Через пару дней после этого случая я пригласила Джинни на вечеринку, на которую она велела пригласить столько «симпатичных одиноких мужчин», сколько мне удастся отыскать.

Все вышло довольно весело, хотя и было подготовлено наспех: на следующий день я уезжала в Чикаго, на тот самый роковой для меня съезд книготорговцев. На вечеринках мы с Беннетом неплохо ладим между собой: гости заполняют вакуум, существующий между нами в другие дни. Еду заказали в китайском ресторане; были разные сорта сыра, много всяких вин. Присутствовала в основном литературная публика — пожалуй, лишь за исключением Холли, которая тогда впервые познакомилась с Джинни и пришла от нее в полный восторг, — но тот единственный «симпатичный одинокий мужчина», которого мне удалось отыскать, уехал один, не удосужившись пригласить Джинни с собой. Нельзя сказать, что она была некрасива. Дело, скорее, в том, что она постоянно находилась на грани нервного срыва и это слишком бросалось в глаза. А поскольку этот парень и сам был слегка не в себе, то ему, конечно, не хотелось связываться с женщиной, над которой тяготел такой груз забот и проблем. Пожалуй, впервые в жизни он проявил подобную разборчивость: обе его бывшие жены были психопатками и алкоголичками.

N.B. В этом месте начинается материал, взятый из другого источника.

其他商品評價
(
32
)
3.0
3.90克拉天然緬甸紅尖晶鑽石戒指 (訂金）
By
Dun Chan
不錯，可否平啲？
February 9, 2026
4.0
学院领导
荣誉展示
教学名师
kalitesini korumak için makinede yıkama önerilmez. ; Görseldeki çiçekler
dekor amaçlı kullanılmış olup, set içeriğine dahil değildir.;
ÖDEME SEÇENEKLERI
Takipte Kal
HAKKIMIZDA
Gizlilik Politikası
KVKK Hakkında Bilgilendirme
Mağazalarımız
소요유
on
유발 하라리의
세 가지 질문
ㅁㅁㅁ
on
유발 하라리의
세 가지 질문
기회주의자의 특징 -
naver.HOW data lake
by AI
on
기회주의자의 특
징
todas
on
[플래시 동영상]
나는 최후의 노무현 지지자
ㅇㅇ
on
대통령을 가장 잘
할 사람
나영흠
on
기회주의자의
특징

Я никогда не видела Джинни такой, как в тот вечер. Она была, если можно так выразиться, раскалена добела. Сидя посреди комнаты на стуле (в то время как все мы расположились в креслах), она с легкостью и изяществом парировала вопросы, которые градом сыпались на нее из уст восхищенных и влюбленных поклонников.

Все приглашенные были страстными почитателями ее таланта и хотели побольше узнать о ее работе, жизни и творчестве. Она проявила большое терпение по отношению к ним. И ко мне. Рано утром я должна была уезжать и страшно волновалась, как пройдет полет, как я буду выглядеть, смогу ли противостоять одиночеству гостиничного номера, встретившись с ним лицом к лицу. Вообще-то я обладаю удивительной способностью держаться абсолютно спокойно на публике, перед телекамерой, перед журналистами. Страдания и муки приходят позднее — в гостинице, в самолете. Я пытаюсь убедить друзей, что в глубине души обмираю от страха, но никто не верит мне, потому что внешне я всегда кажусь жизнерадостной и веселой.

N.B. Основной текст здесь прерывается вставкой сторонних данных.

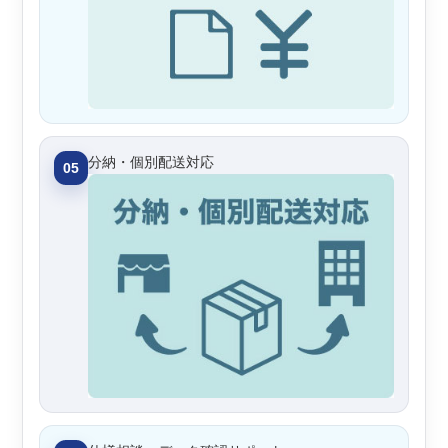
分納・個別配送対応
05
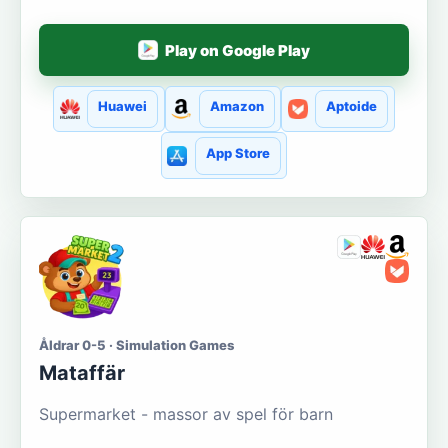
Play on Google Play
Huawei
Amazon
Aptoide
App Store
Åldrar 0-5 · Simulation Games
Mataffär
Supermarket - massor av spel för barn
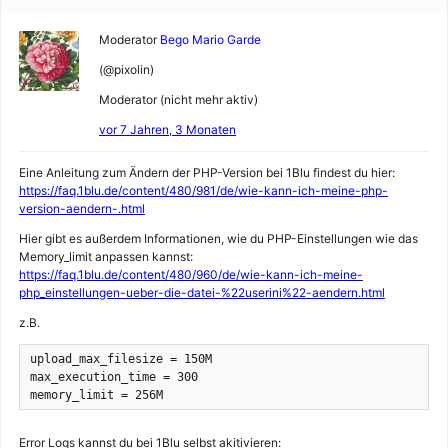
Moderator
Bego Mario Garde
(@pixolin)
Moderator (nicht mehr aktiv)
vor 7 Jahren, 3 Monaten
Eine Anleitung zum Ändern der PHP-Version bei 1Blu findest du hier:
https://faq.1blu.de/content/480/981/de/wie-kann-ich-meine-php-
version-aendern-.html
Hier gibt es außerdem Informationen, wie du PHP-Einstellungen wie das
Memory_limit anpassen kannst:
https://faq.1blu.de/content/480/960/de/wie-kann-ich-meine-
php_einstellungen-ueber-die-datei-%22userini%22-aendern.html
z.B.
upload_max_filesize = 150M

max_execution_time = 300

memory_limit = 256M
Error Logs kannst du bei 1Blu selbst akitivieren:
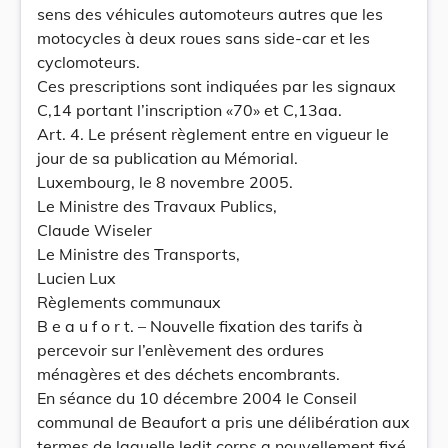
sens des véhicules automoteurs autres que les
motocycles à deux roues sans side-car et les
cyclomoteurs.
Ces prescriptions sont indiquées par les signaux
C,14 portant l’inscription «70» et C,13aa.
Art. 4. Le présent règlement entre en vigueur le
jour de sa publication au Mémorial.
Luxembourg, le 8 novembre 2005.
Le Ministre des Travaux Publics,
Claude Wiseler
Le Ministre des Transports,
Lucien Lux
Règlements communaux
B e a u f o r t. – Nouvelle fixation des tarifs à
percevoir sur l’enlèvement des ordures
ménagères et des déchets encombrants.
En séance du 10 décembre 2004 le Conseil
communal de Beaufort a pris une délibération aux
termes de laquelle ledit corps a nouvellement fixé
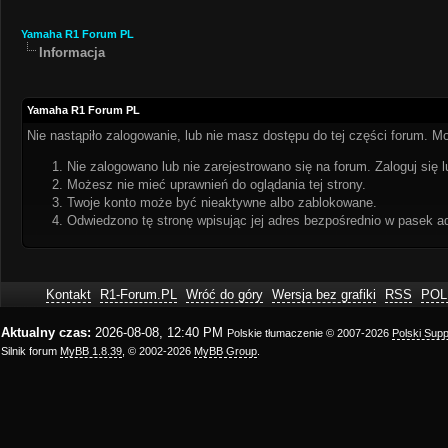
Yamaha R1 Forum PL
Informacja
Yamaha R1 Forum PL
Nie nastąpiło zalogowanie, lub nie masz dostępu do tej części forum. Mo
Nie zalogowano lub nie zarejestrowano się na forum. Zaloguj się l
Możesz nie mieć uprawnień do oglądania tej strony.
Twoje konto może być nieaktywne albo zablokowane.
Odwiedzono tę stronę wpisując jej adres bezpośrednio w pasek a
Kontakt
R1-Forum.PL
Wróć do góry
Wersja bez grafiki
RSS
POL
Aktualny czas:
2026-08-08, 12:40 PM
Polskie tłumaczenie © 2007-2026
Polski Sup
Silnik forum
MyBB 1.8.39
, © 2002-2026
MyBB Group
.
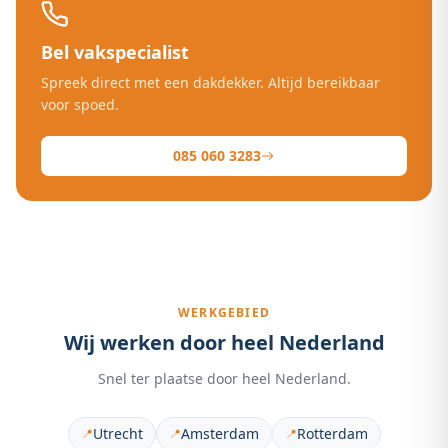
Bel vakspecialist
Spreek direct met een dakdekker. Altijd bereikbaar
voor spoed.
085 060 3283
WERKGEBIED
Wij werken door heel Nederland
Snel ter plaatse door heel Nederland.
Utrecht
Amsterdam
Rotterdam
📍
📍
📍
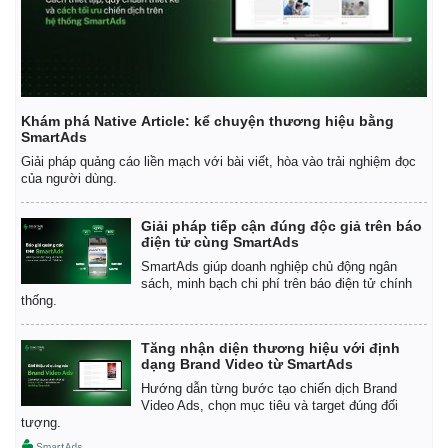
Khám phá Native Article: kể chuyện thương hiệu bằng
SmartAds
Giải pháp quảng cáo liền mạch với bài viết, hòa vào trải nghiệm đọc
của người dùng.
Giải pháp tiếp cận đúng độc giả trên báo
điện tử cùng SmartAds
SmartAds giúp doanh nghiệp chủ động ngân
sách, minh bạch chi phí trên báo điện tử chính
thống.
Kinh tế
Thị trường
Tăng nhận diện thương hiệu với định
dạng Brand Video từ SmartAds
Bất động sản
Giá vàng
Hướng dẫn từng bước tạo chiến dịch Brand
Khởi nghiệp
Tiêu dùng
Video Ads, chọn mục tiêu và target đúng đối
Tỷ giá
tượng.
Chứng khoán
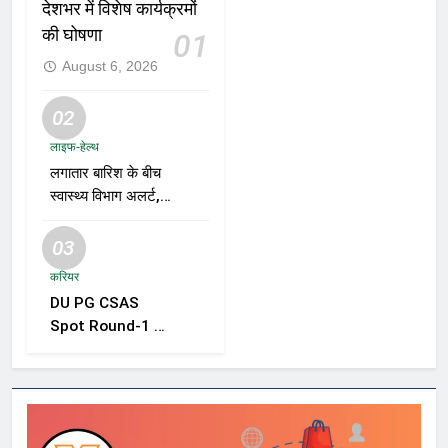
देशभर में विशेष कार्यक्रमों
की घोषणा
01
August 6, 2026
02
लाइफ-हेल्थ
लगातार बारिश के बीच
स्वास्थ्य विभाग अलर्ट,
डेंगू, चिकनगुनिया और
वायरल बुखार की
03
रोकथाम के लिए राज्यों
करियर
को निगरानी बढ़ाने के
DU PG CSAS
निर्देश
Spot Round-1 की
समयसीमा बढ़ी, छात्रों
को आवेदन और सीट
स्वीकार करने के लिए
मिला अतिरिक्त समय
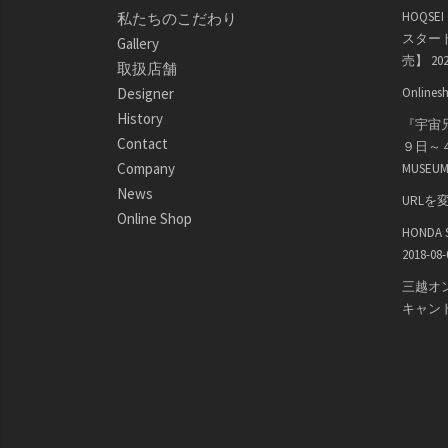
HOQSE
私たちのこだわり
スター
Gallery
売】
202
取扱店舗
Designer
Onli
History
『宇宙
Contact
９日～４
Company
MUSEU
News
URLを
Online Shop
HONDA
2018-08-
三越オ
キャン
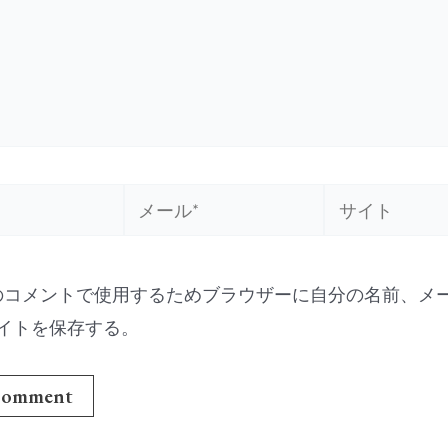
メ
サ
ー
イ
ル
ト
のコメントで使用するためブラウザーに自分の名前、メ
*
イトを保存する。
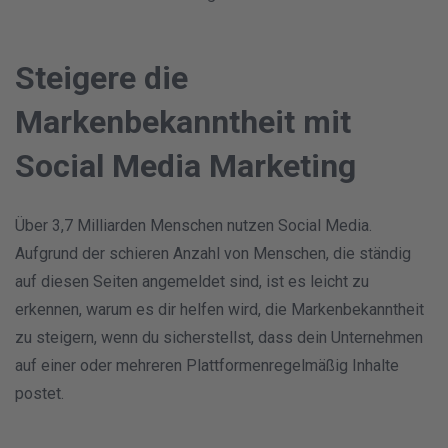
Steigere die
Markenbekanntheit mit
Social Media Marketing
Über 3,7 Milliarden Menschen nutzen Social Media.
Aufgrund der schieren Anzahl von Menschen, die ständig
auf diesen Seiten angemeldet sind, ist es leicht zu
erkennen, warum es dir helfen wird, die Markenbekanntheit
zu steigern, wenn du sicherstellst, dass dein Unternehmen
auf einer oder mehreren Plattformenregelmäßig Inhalte
postet.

И потом еще вопрос секса. Меня очень беспокоило отношение ко мне читающей публики, поэтому поддержка и совет Джинни мне были крайне необходимы. В наши дни все так помешаны на сексе, что поэтический сборник, в котором секс выступает как художественная метафора, часто воспринимается как откровения бывшей проститутки. Именно это волновало меня больше всего, и Джинни прекрасно знала об этом. Как реагировать мне на подобные обвинения, где та граница, которая разделяет естественные проявления человеческой природы и половую распущенность, где искренность и открытость перерастают в желание пощекотать нервы и посмаковать разного рода пикантные подробности? Я ждала ответов от Джинни.